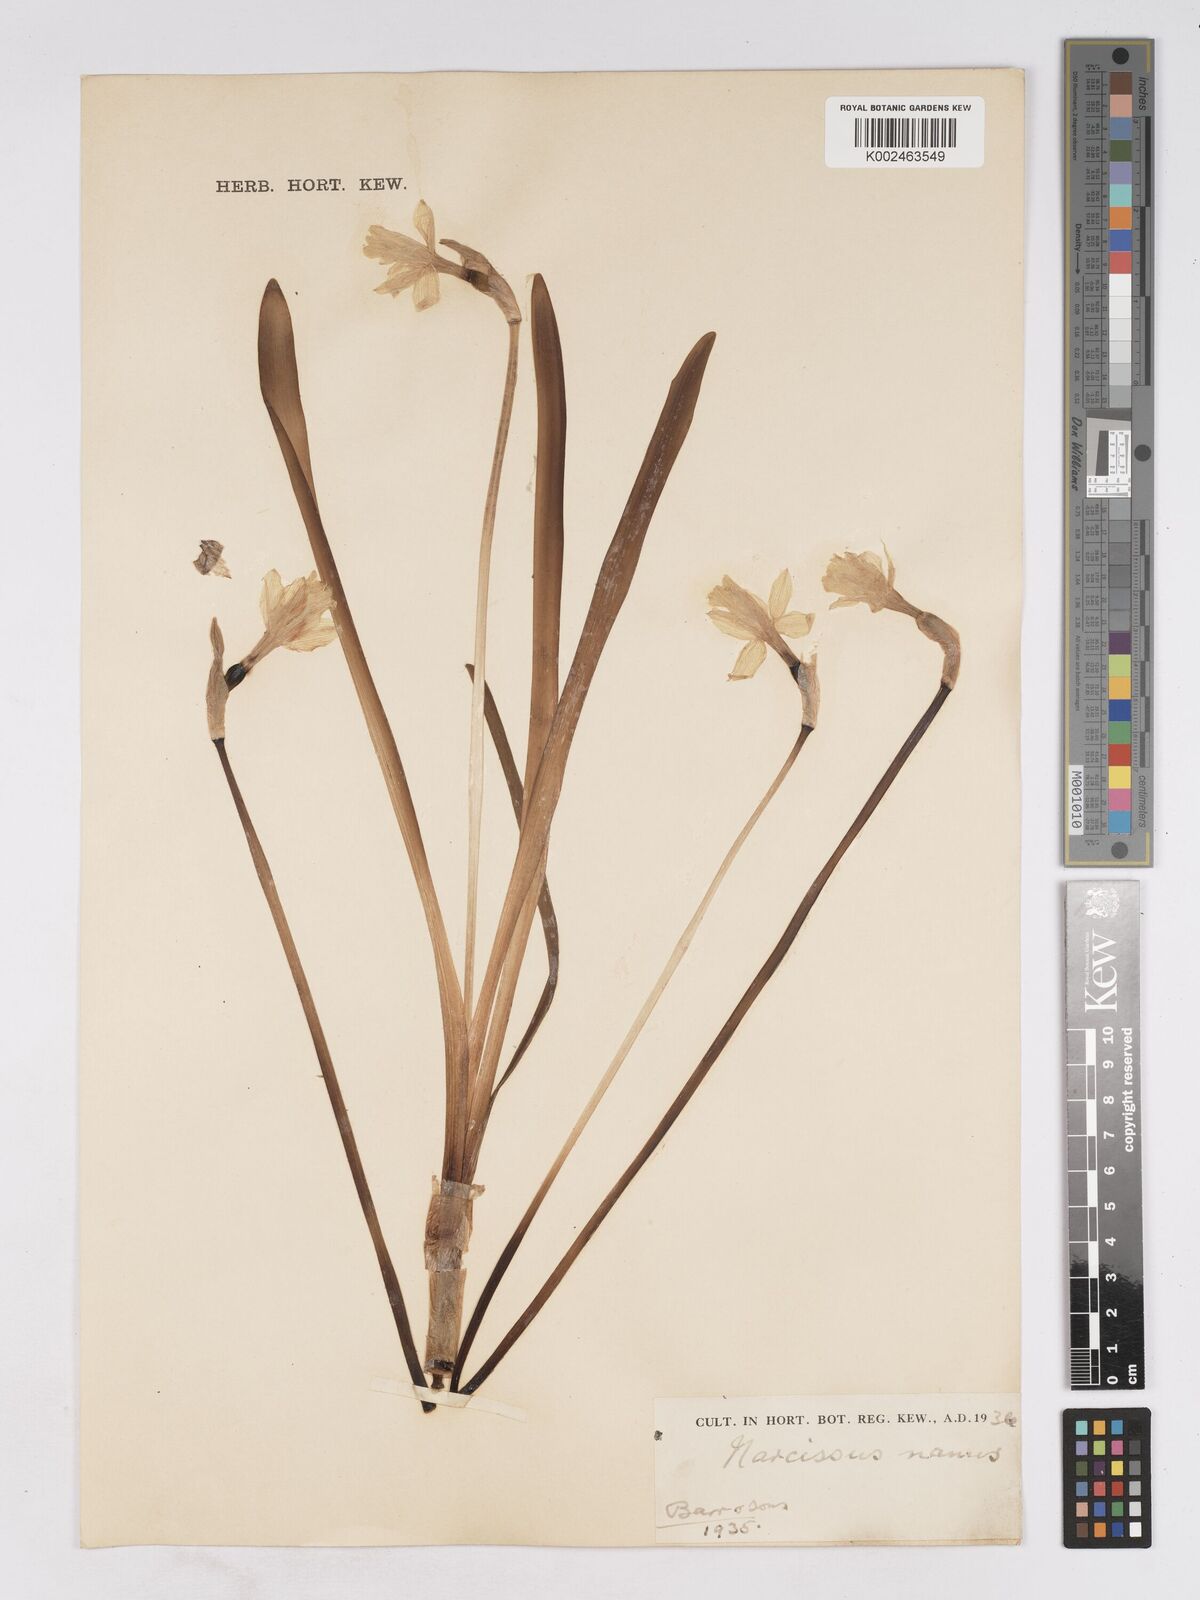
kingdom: Plantae
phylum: Tracheophyta
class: Liliopsida
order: Asparagales
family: Amaryllidaceae
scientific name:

◆ **TASK DESCRIPTION**: Render the lines of every record above as a single numbered list, leaving out blank lines and the pictures.

◆ **EXERCISE SOLUTION**:
1. kingdom: Plantae
2. phylum: Tracheophyta
3. class: Liliopsida
4. order: Asparagales
5. family: Amaryllidaceae
6. scientific name:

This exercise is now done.